The film, starring Robert Carlyle, received 11 nominations including best film, best original screenplay and best actor. Mrs Brown, starring Dame Judi Dench and Billy Connolly, was nominated eight times, but Bean: the Ultimate Disaster Movie - the second most successful British film made - was ignored by the judges.
Despite being largely panned by the critics, Bean, featuring the bumbling nerd created by Rowan Atkinson, grossed more than $218m world-wide and has still to be released in Japan. Only Four Weddings and A Funeral was more successful, taking $225m. The Full Monty has so far made $203m.
Peter Bennett-Jones, Rowan Atkinson's agent, said he was not surprised by the nominations. "We are all very proud of the film we have made and I was slightly irritated that Bean did not receive any nominations at all because it was a very successful film, but that is just indicative of the attitude.
"There is a preconception that a film like that will be rubbish and there is a certain amount of prejudice against big broad comedies, but it was a good piece of work and we are were very happy with it," he said.
Caroline Westbrook, reviews editor of Empire magazine, said that Baftas tended to concentrate on critical acclaim.
"Bean did extremely well but it was not recognised for its screenplay or fine acting so you would not expect it to be nominated," she said. "It was fine for what it was, but you should not equate box-office clout with awards-worthy films."

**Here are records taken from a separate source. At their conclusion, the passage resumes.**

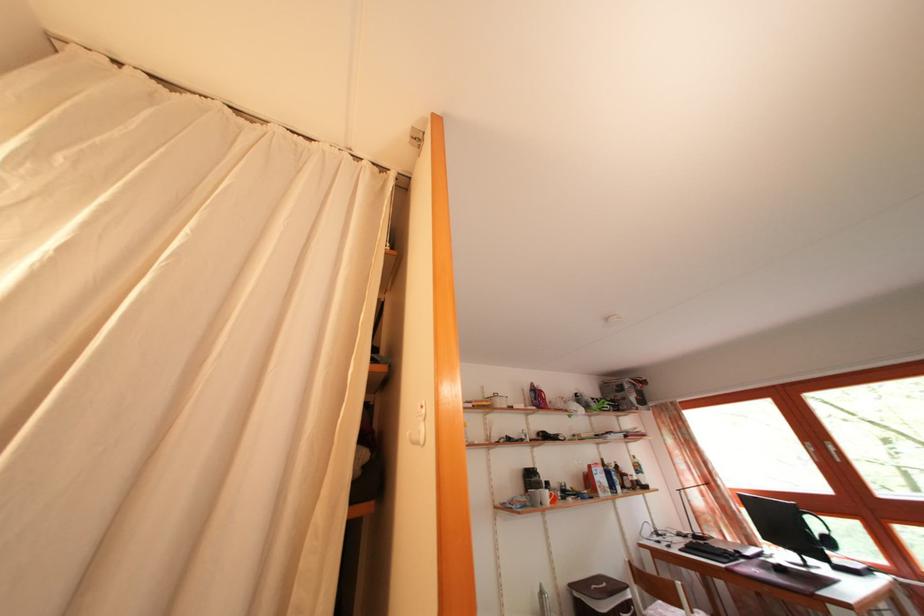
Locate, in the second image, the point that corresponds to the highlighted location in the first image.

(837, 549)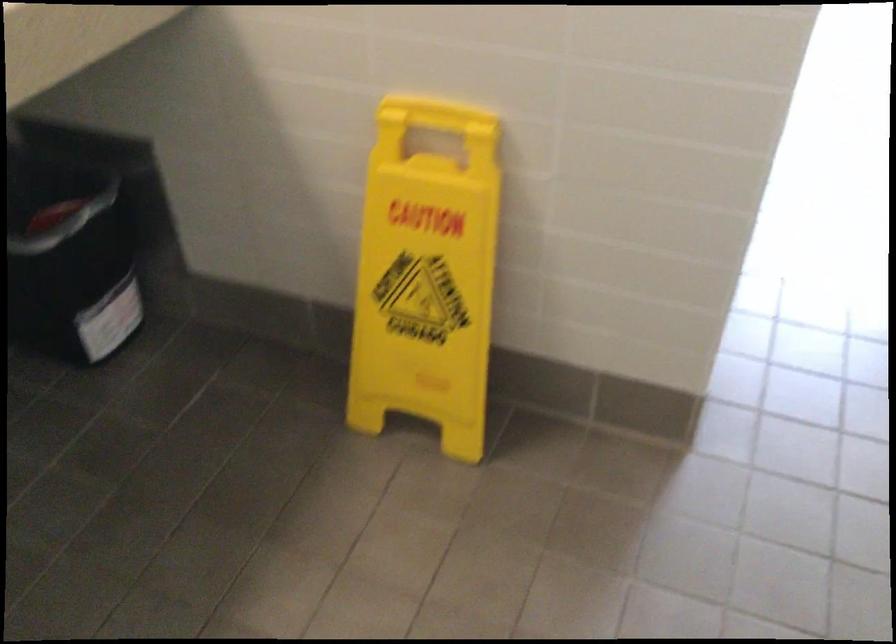
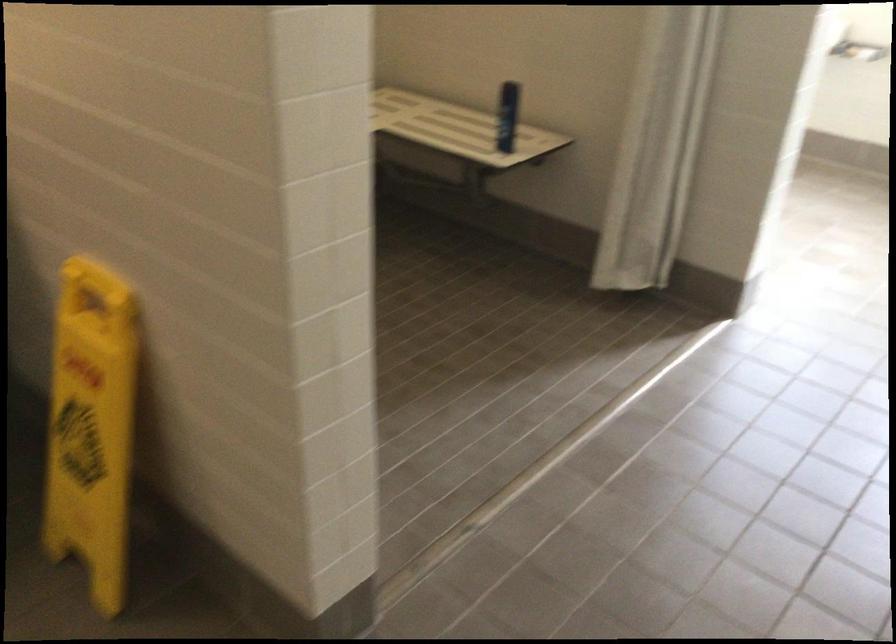
Question: The first image is from the beginning of the video and the second image is from the end. How did the camera likely rotate when shooting the video?

Choices:
 (A) Left
 (B) Right
 (C) Up
 (D) Down

Answer: (A)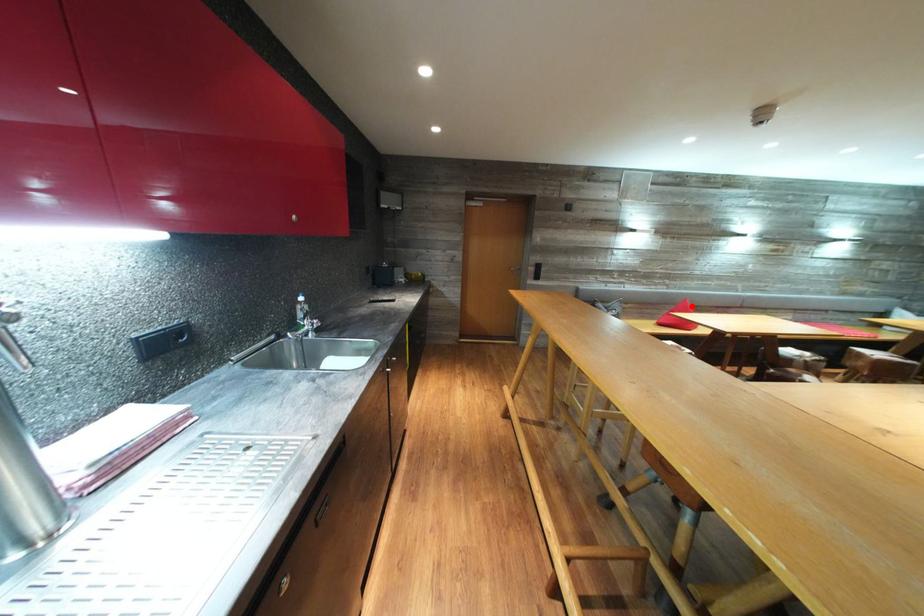
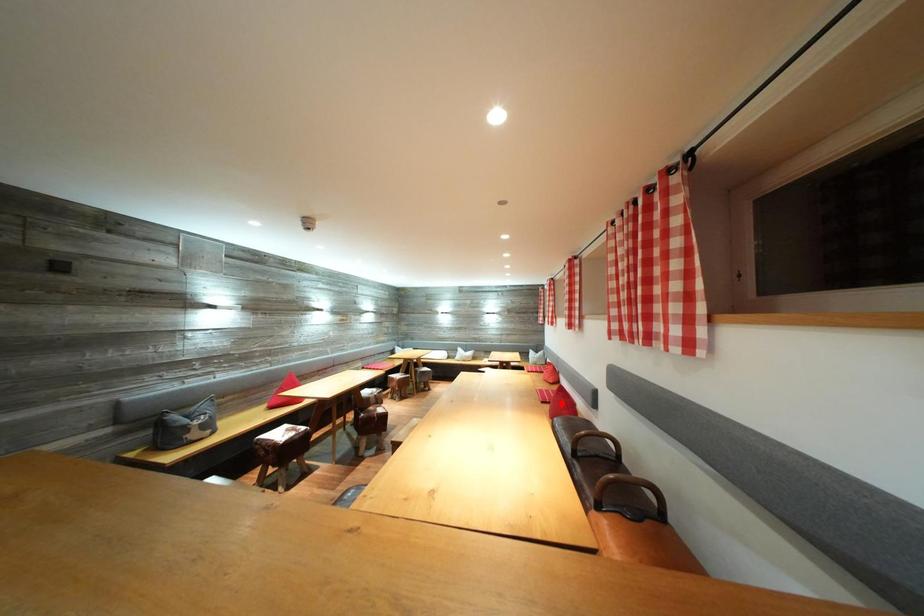
I am providing you with two images of the same scene from different viewpoints. A red point is marked on the first image and another point is marked on the second image. Is the red point in image1 aligned with the point shown in image2?

No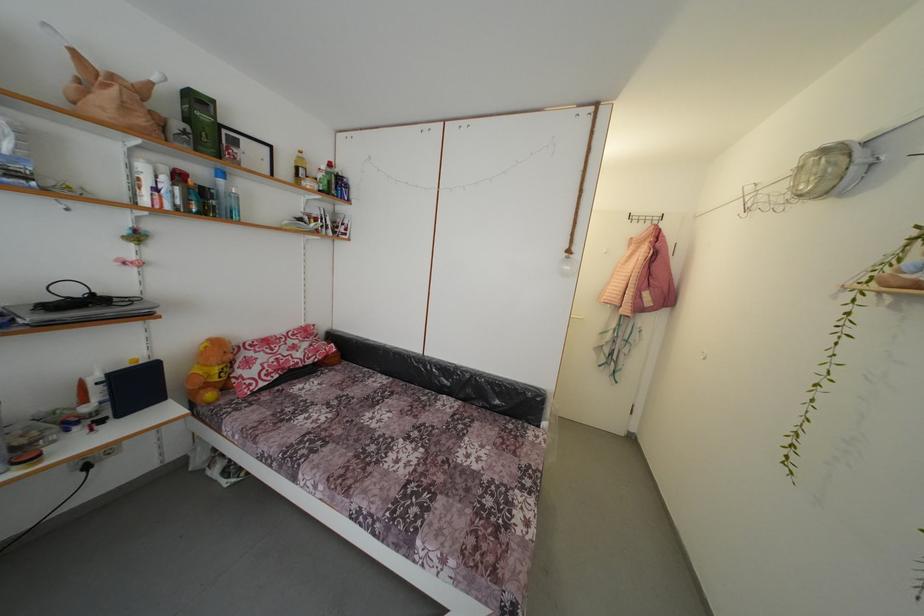
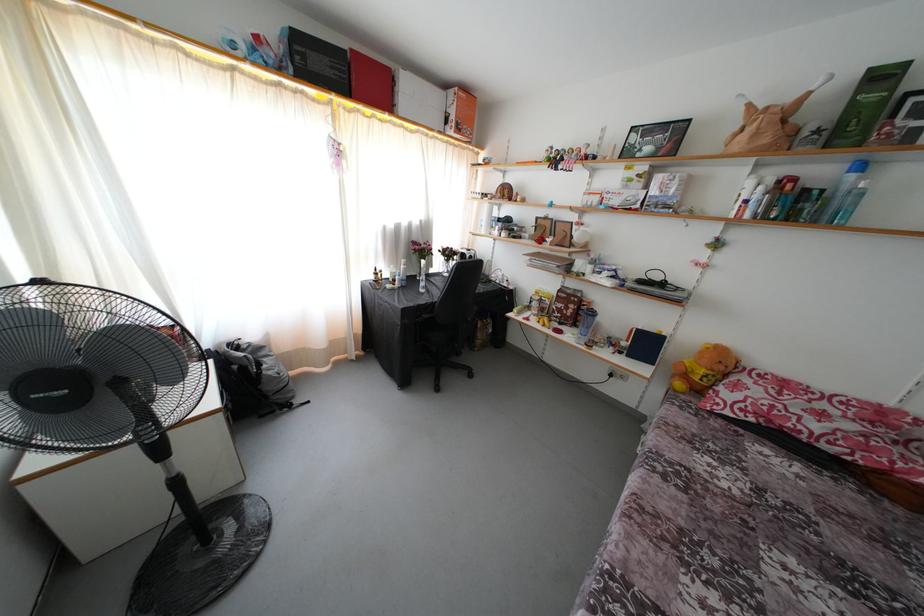
Find the pixel in the second image that matches (x=216, y=177) in the first image.

(849, 172)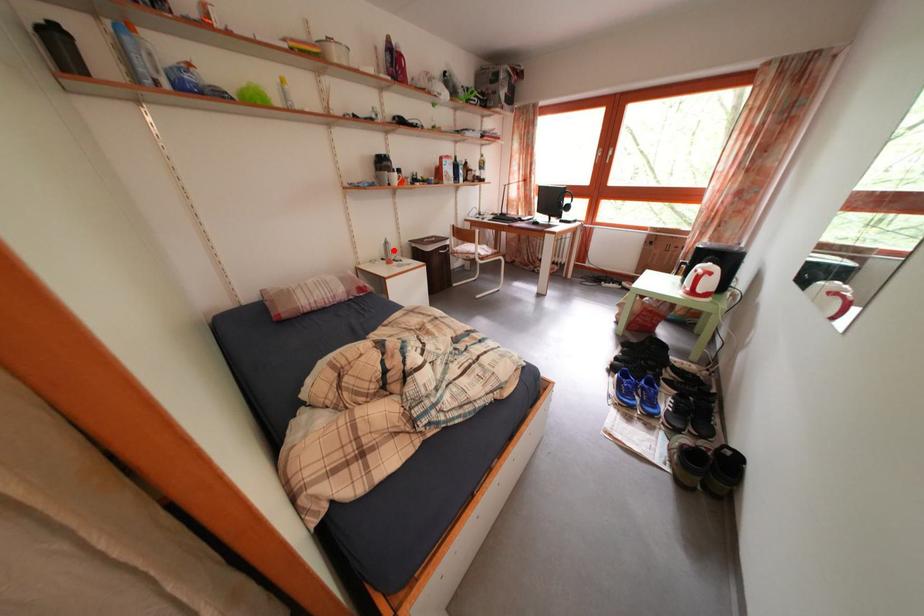
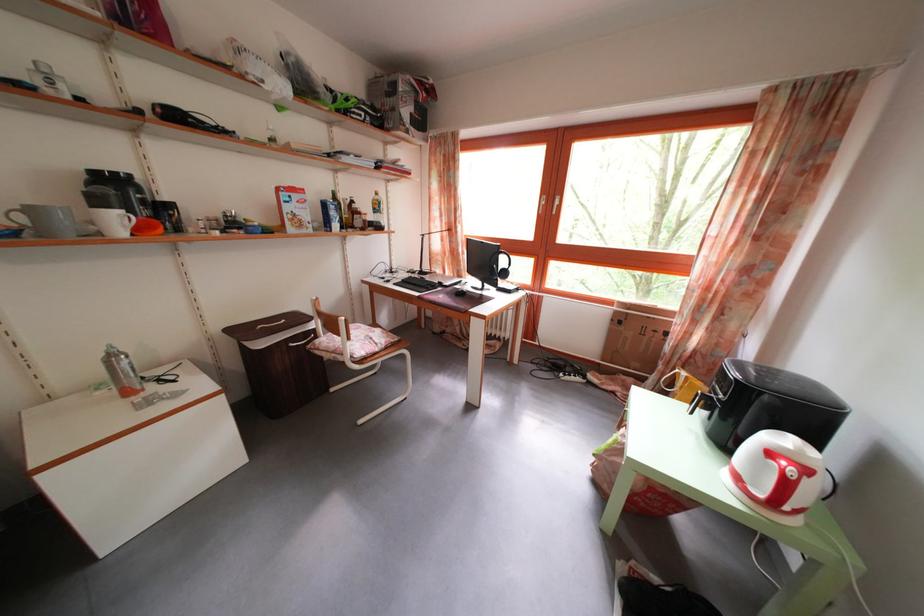
Question: I am providing you with two images of the same scene from different viewpoints. Image1 has a red point marked. In image2, the corresponding 3D location appears at what relative position? Reply with the corresponding letter.

Choices:
 (A) Closer
 (B) Farther

Answer: (B)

Despite the lack of nominations for Bean, British films have received widespread recognition this year, but The Full Monty will face stiff competition in the best film category against LA Confidential, Mrs Brown and the current box-office hit Titanic, which received five nominations including best direction and visual effects.
The film, tracing the fortunes of a group of British steelworkers who turn to stripping after their attempts to find employment fail, has also been nominated for the best original screenplay where it is competing against Boogie Nights, Mrs Brown and Nil by Mouth.
Helena Bonham Carter, Kathy Burke and Dame Judi took three of the four nominations for best actress and Robert Carlyle, Billy Connolly and Ray Winstone are all nominated for best actor. Kevin Spacey and Kim Basinger were also both nominated for their performances in LA Confidential.
This year in a move to recognise the growing importance of British talent on the world stage, Bafta has created the first British Academy Film Awards which concentrate solely on films. The list of nominees for television will be announced at a later date.
Lord Puttnam, vice-president of the British Academy of Film and Television Arts, said: "For the first time in years there is a real sense of vibrancy and excitement around the British film industry. The creation of this award could not be more timely."
Tim Angel, the chairman of Bafta, said: "British films are enjoying a renaissance and the awards will contribute to this climate of confidence and optimism.
"They should reflect the UK's position as a leading film-making nation on a world stage."
The winners will be announced on 19 April.